_EXERCISE INSTRUCTIONS:_ Your job is to restate each entry word for word.
====== INPUT DATA ======
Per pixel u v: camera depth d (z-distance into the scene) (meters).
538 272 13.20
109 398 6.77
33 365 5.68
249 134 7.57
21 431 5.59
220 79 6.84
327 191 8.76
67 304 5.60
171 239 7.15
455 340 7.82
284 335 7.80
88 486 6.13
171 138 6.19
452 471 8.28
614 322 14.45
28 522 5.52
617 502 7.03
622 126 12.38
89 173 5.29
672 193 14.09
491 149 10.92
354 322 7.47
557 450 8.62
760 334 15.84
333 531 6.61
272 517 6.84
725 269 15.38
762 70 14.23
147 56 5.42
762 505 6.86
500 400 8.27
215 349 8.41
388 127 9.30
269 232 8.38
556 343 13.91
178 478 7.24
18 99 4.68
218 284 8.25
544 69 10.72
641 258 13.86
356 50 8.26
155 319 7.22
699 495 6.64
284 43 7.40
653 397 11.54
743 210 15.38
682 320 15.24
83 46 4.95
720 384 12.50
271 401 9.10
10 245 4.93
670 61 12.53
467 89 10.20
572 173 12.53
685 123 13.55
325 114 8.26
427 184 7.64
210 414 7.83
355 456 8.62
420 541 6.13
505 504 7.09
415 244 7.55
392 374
======
_EXERCISE SOLUTION:_
Per pixel u v: camera depth d (z-distance into the scene) (meters).
538 272 13.20
109 398 6.77
33 365 5.68
249 134 7.57
21 431 5.59
220 79 6.84
327 191 8.76
67 304 5.60
171 239 7.15
455 340 7.82
284 335 7.80
88 486 6.13
171 138 6.19
452 471 8.28
614 322 14.45
28 522 5.52
617 502 7.03
622 126 12.38
89 173 5.29
672 193 14.09
491 149 10.92
354 322 7.47
557 450 8.62
760 334 15.84
333 531 6.61
272 517 6.84
725 269 15.38
762 70 14.23
147 56 5.42
762 505 6.86
500 400 8.27
215 349 8.41
388 127 9.30
269 232 8.38
556 343 13.91
178 478 7.24
18 99 4.68
218 284 8.25
544 69 10.72
641 258 13.86
356 50 8.26
155 319 7.22
699 495 6.64
284 43 7.40
653 397 11.54
743 210 15.38
682 320 15.24
83 46 4.95
720 384 12.50
271 401 9.10
10 245 4.93
670 61 12.53
467 89 10.20
572 173 12.53
685 123 13.55
325 114 8.26
427 184 7.64
210 414 7.83
355 456 8.62
420 541 6.13
505 504 7.09
415 244 7.55
392 374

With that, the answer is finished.